Why Accurate Pain Diagnosis is Important

Without an accurate diagnosis, it’s difficult to find an effective specific treatment for the pain. We use diagnostic studies, physical examination, a detailed history of the pain, (including  duration of symptoms, locations of pain, is it in just the back, radiation of pain, muscle weakness, sensory deficit, is there any loss of bladder or bowel control) along with careful evaluation of past medical records, evaluation of past treatments. Past therapies may have included things like non-steroidal anti-inflammatory medications, physical therapy, tensing treatment, opiate pain-relieving medications, anti-depressants, anti-convulsive therapy, and exercise.
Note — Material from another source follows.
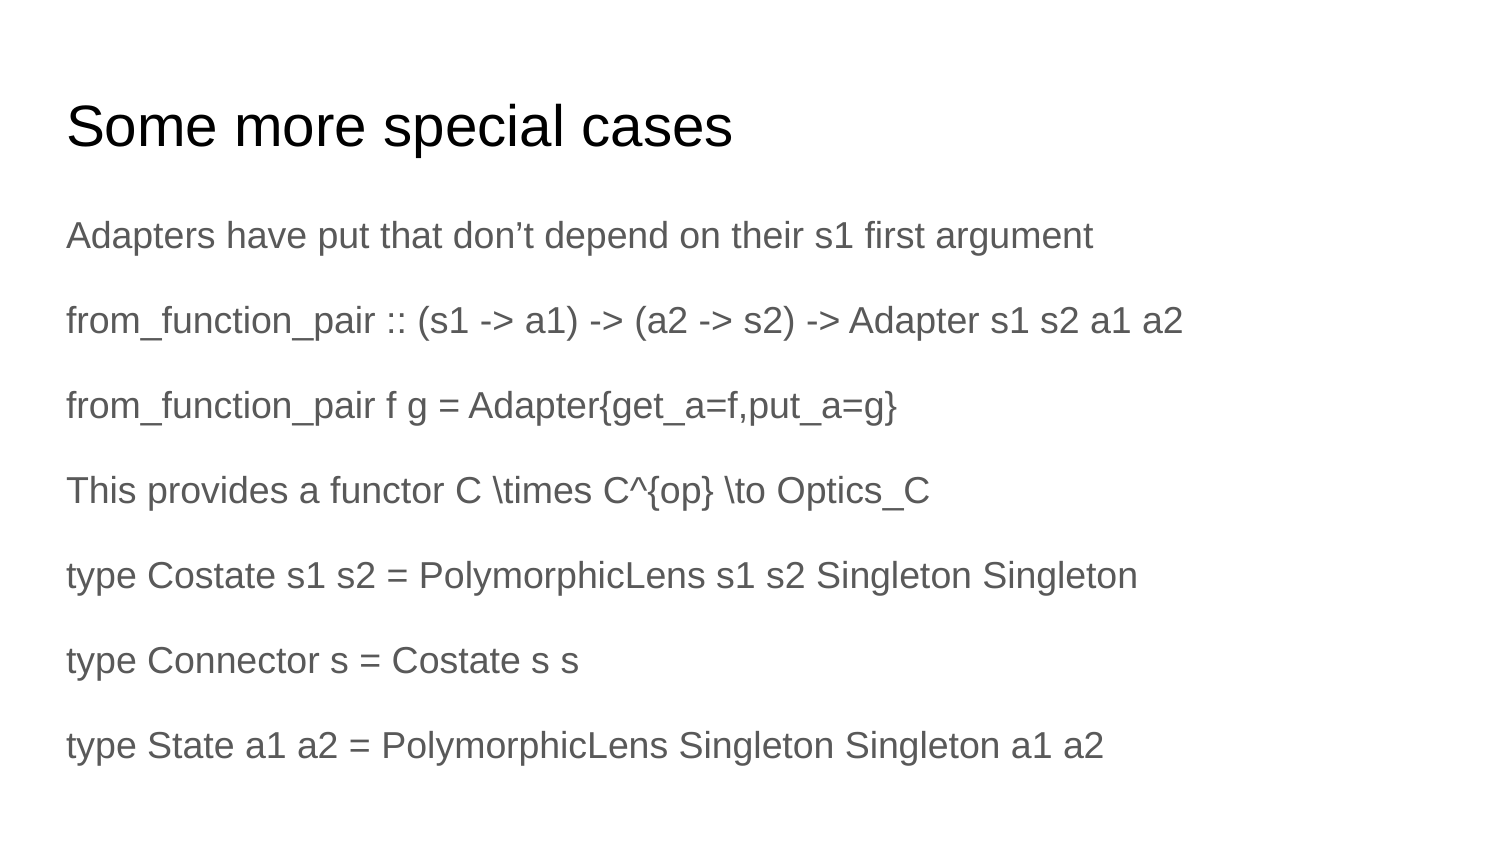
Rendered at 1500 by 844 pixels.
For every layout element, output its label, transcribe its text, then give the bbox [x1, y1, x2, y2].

With accurate diagnosis, it’s much easier to make an effective treatment plan for pain. Oftentimes, the patients that have been to our clinic have been to multiple physicians who have looked at parts of the person but don’t take the whole person into account. As pain management specialists, we take a comprehensive approach to the patient. A comprehensive evaluation often yields the answers to complex diagnostic problems that have eluded other clinicians.

Our plan always includes an accurate and detailed history, including history of medications, treatments, diagnostic studies and medical records. We collect the data and assemble a medical database. We have patients complete an extensive questionnaire. We do a physical examination and arrive at a specific diagnosis. If there are additional diagnostic studies that are required such as MRI scan, CT scan x-rays, EMG nerve conduction studies or other studies, we order those and then add the results to the medical database. Injection therapy may be a part of diagnosis of the patients. We can inject different structures, anatomic structures, in the back and with that, help to either rule in or rule out what the pain generator may be.

"As pain management specialists, we take a comprehensive approach to the patient. "

The concept of the pain generator is a concept that has recently added diagnostic specificity to the field of pain management. The concept is that there are number of structures that can cause pain.  Pain generators can be identified and accurately diagnosed by injecting local anesthetic which numbs the nerves and reduces transmission of the pain signals. We can assess whether the injection relieves the pain or not. If it does relieve the pain, then we can tell with certainty that the pain is caused by that structure. If there is no pain relief, then that structure can be ruled out as a pain generator. If there is partial pain relief, then that leads us to believe that that structure may be responsible for some part of the pain but not all of the pain. If there is complete relief of pain then we may well have determined the pain generator.

Accurate diagnosis is the key to identifying a specific and effective plan for treatment of pain.